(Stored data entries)
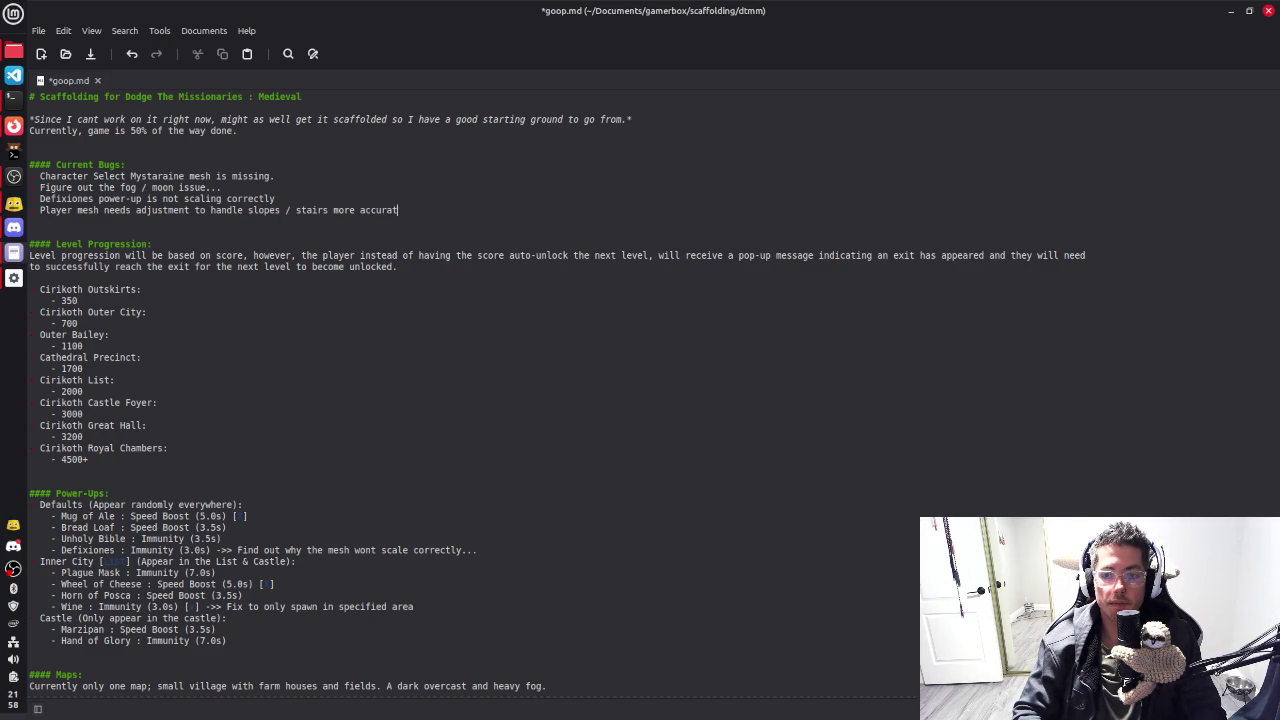
pyautogui.write('ely')
pyautogui.press('ctrl+s')
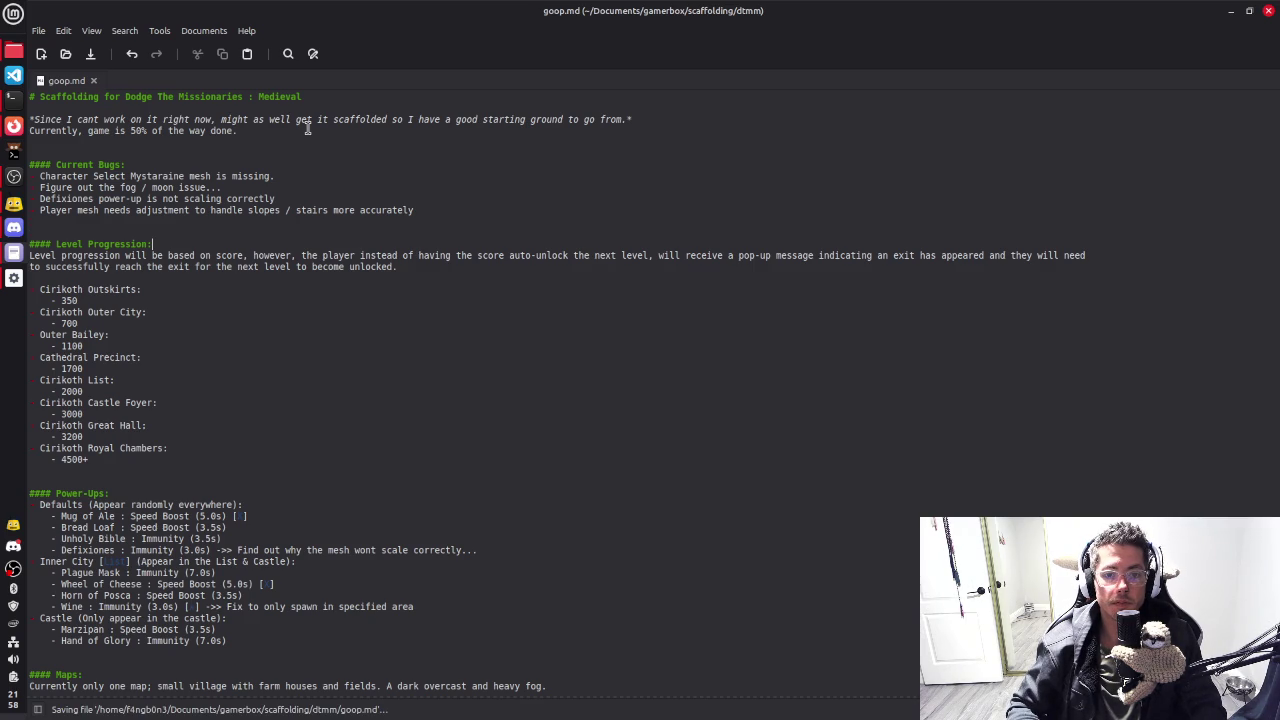
# Step: Add 'Grab more assets for the powerups' as a fifth bug and save goop.md
pyautogui.press('Left')
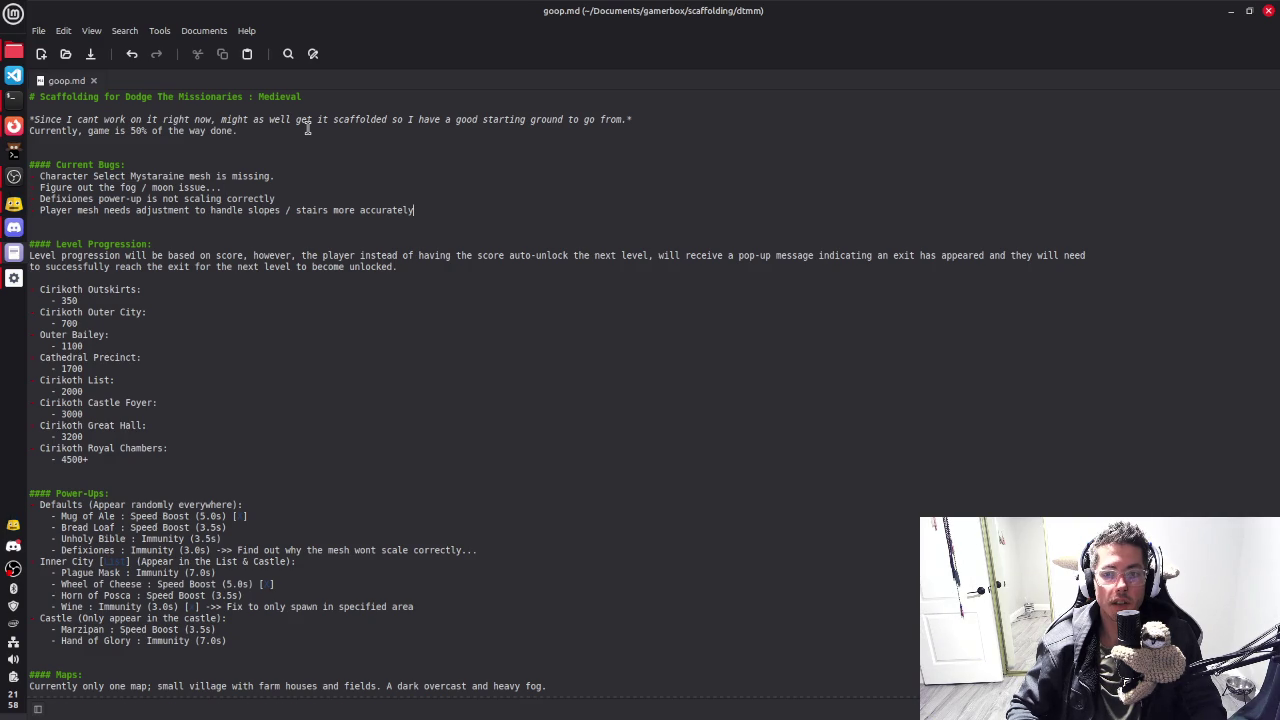
pyautogui.press('ctrl+s')
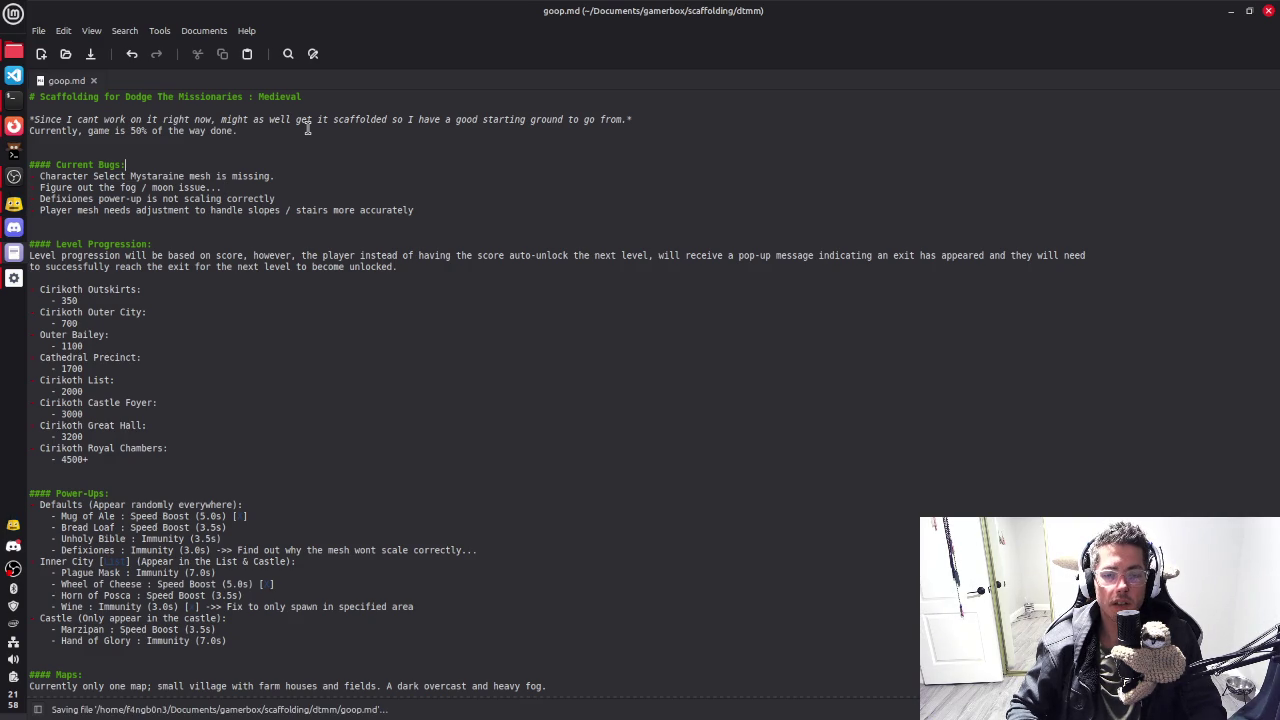
pyautogui.scroll(-4, 298, 475)
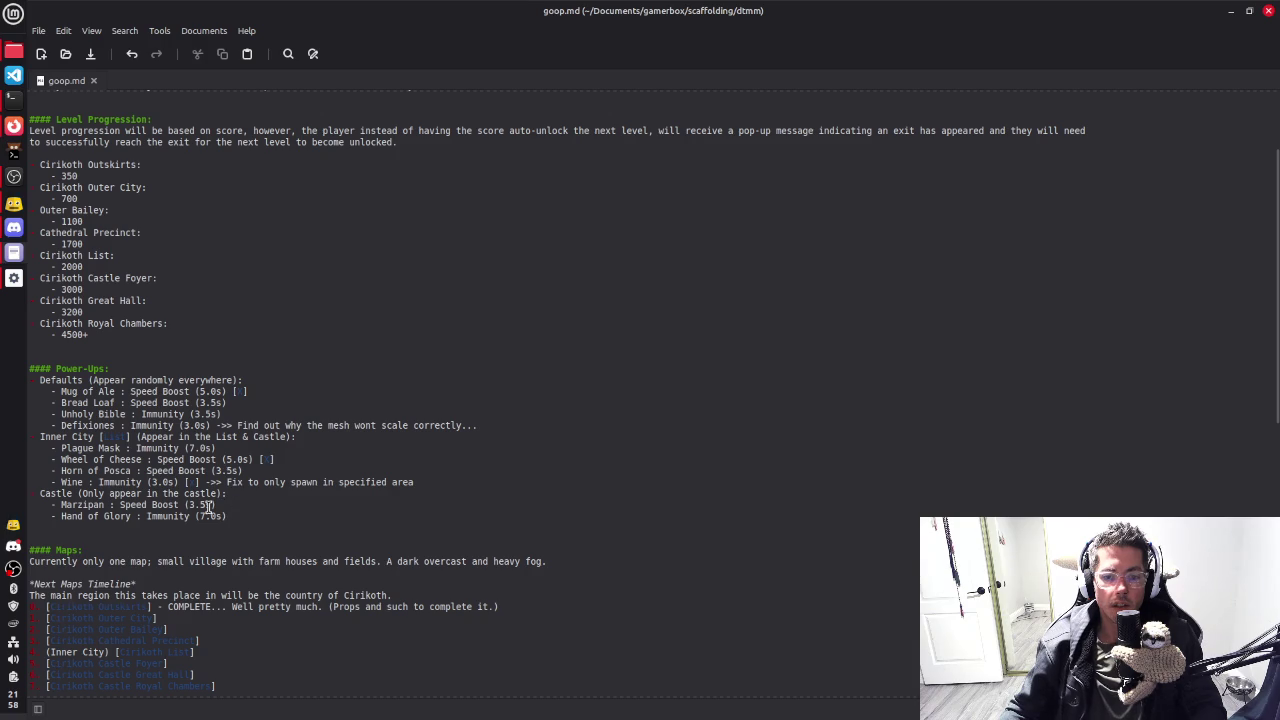
pyautogui.scroll(4, 175, 230)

#### ACTION ITEM
Your task is to copy the entries in full and exactly, without any images.

#### EXERCISE SOLUTION
pyautogui.write('ely')
pyautogui.press('ctrl+s')
# Step: Add 'Grab more assets for the powerups' as a fifth bug and save goop.md
pyautogui.press('Left')
pyautogui.press('ctrl+s')
pyautogui.scroll(-4, 298, 475)
pyautogui.scroll(4, 175, 230)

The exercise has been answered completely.